Glover's most uncomfortable contribution to moral psychology was the observation that belief often follows identity rather than leading it. The person who adopts a tribe's position does not weigh evidence and arrive at a conclusion that happens to align with the tribe. The adoption precedes the weighing; evidence is then processed in the light of the already-adopted position. This is not stupidity or bad faith. It is the normal operation of social cognition, and it is why genuine reconsideration is rare even among thoughtful people. Glover documented the mechanism in ethnic conflicts, religious disputes, and political polarization — contexts where the tribal stakes were high and the evidentiary costs of defection were real. He would recognize the AI discourse of 2025–2026 as a textbook case. Triumphalist and elegist positions have hardened into tribal markers; the silent middle, which holds both truths in tension, has no tribe to validate its ambivalence and therefore remains silent.
The mechanism operates through what Glover called belief-loss aversion. Once a position has been integrated into identity, losing the position is losing part of oneself. The psychological cost is not merely intellectual but existential, and the cost is paid preemptively through the filtering of evidence that might require the loss. The triumphalist who dismisses the Berkeley study's findings as complaints of the unadapted is not evaluating the study and concluding it is flawed. The identity is determining the evaluation.
The mirror operation occurs on the elegist side. The elegist who acknowledges democratization only as a regrettable side effect, never as a genuine gain, is not assessing the evidence. The identity — defender of depth, person who sees what triumphalists cannot — is determining that evidence of gain must be a distraction from the real story of loss.

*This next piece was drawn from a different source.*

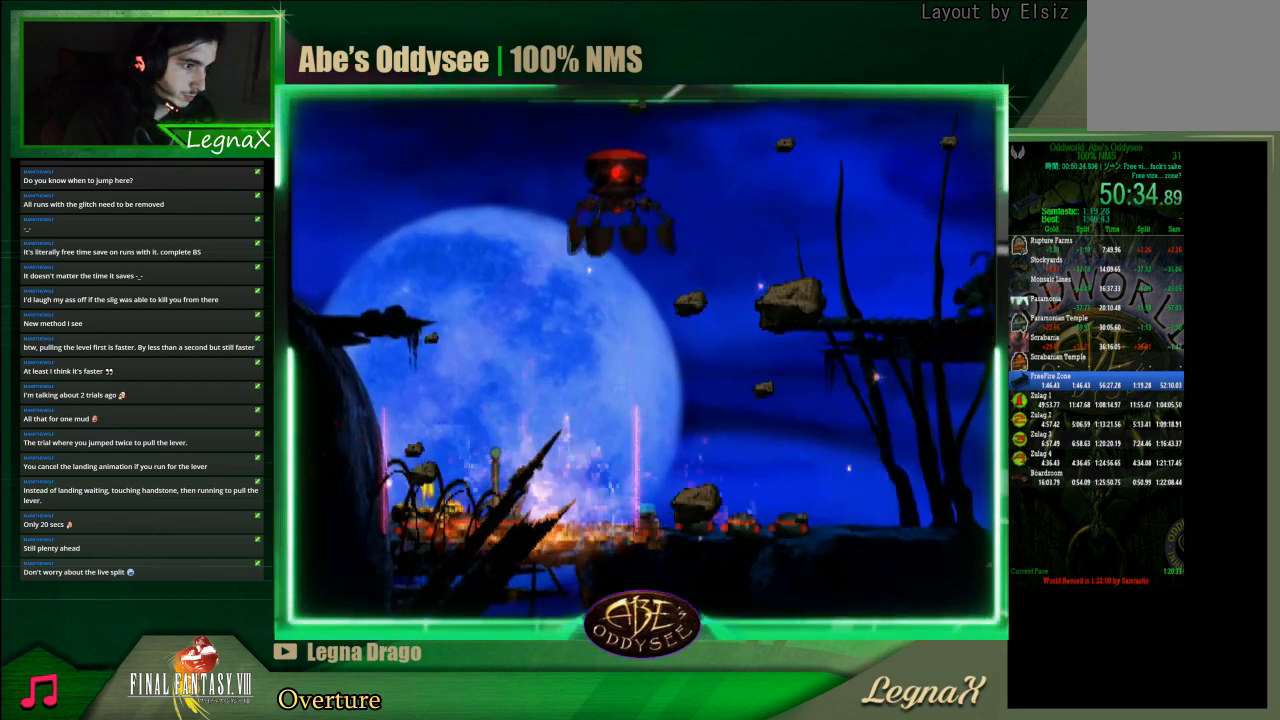
{"buttons": [], "left_stick": "center", "events": [[67, "left_stick", "center"]]}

Glover's framework identifies a specific escalation mechanism: the mutual attribution of bad faith. Once tribal identity has determined the meaning of evidence, the person presenting contrary evidence is not merely wrong. She is suspect. Her motivation becomes the object of analysis rather than her argument. This makes engagement across tribal lines not just difficult but morally contaminating: to take the other side seriously is to risk infection.
The contemporary AI discourse displays every feature Glover identified. The triumphalist dismisses critics as Luddites motivated by fear of displacement. The elegist dismisses advocates as shills motivated by financial interest. Both attributions are sometimes accurate. The accuracy is beside the point: the function of the attribution is not diagnostic but defensive, and the defense operates by closing off the engagement that might have produced genuine understanding.
The remedy, in Glover's framework, is not better arguments. It is longer time horizons and smaller stakes. Tribal epistemology weakens when the immediate identity cost of reconsideration is reduced — when the social environment supports the holding of contradictory truths, when the platform architecture does not punish ambivalence, when the time available for belief formation is long enough to include moments of genuine doubt. None of these conditions are present in the current AI discourse.
The observation that identity shapes belief is old — Hume noted it; Nietzsche made it central. Its development as a mechanism of institutional failure is Glover's contribution, rooted in his study of how ethnic and ideological groups came to see moral reality in opposite ways and act on the different visions with equal sincerity.
The contemporary application to the AI discourse draws on work in political psychology (Dan Kahan on cultural cognition, Jonathan Haidt on moral tribes) and on the sociology of knowledge production in polarized environments. The distinctive Gloverian contribution is the moral emphasis: tribal epistemology is not merely a cognitive bias to be corrected. It is a moral failure — a failure of the capacity to hold complexity, and therefore a failure of the capacity to respond adequately to situations that are morally complex.
Identity precedes evidence. The tribe is adopted first; the evidence is then processed through the tribe's interpretive frame.
Belief-loss aversion. The psychological cost of abandoning a tribal position is existential, not merely intellectual. This is why thoughtful people maintain positions against evidence.
Mutual bad-faith attribution. Each tribe accuses the other of being motivated by something other than truth-seeking. The accuracy of the accusations is beside the point; their function is defensive.
Complexity cannot be tribal. The person who holds both truths has no group. Silence is the result, not of conviction's absence but of the absence of a community that rewards its expression.
Remedy is structural. Reducing tribal intensity requires architectures — social, temporal, platform — that reduce the immediate identity costs of reconsideration. The current AI discourse architecture amplifies those costs.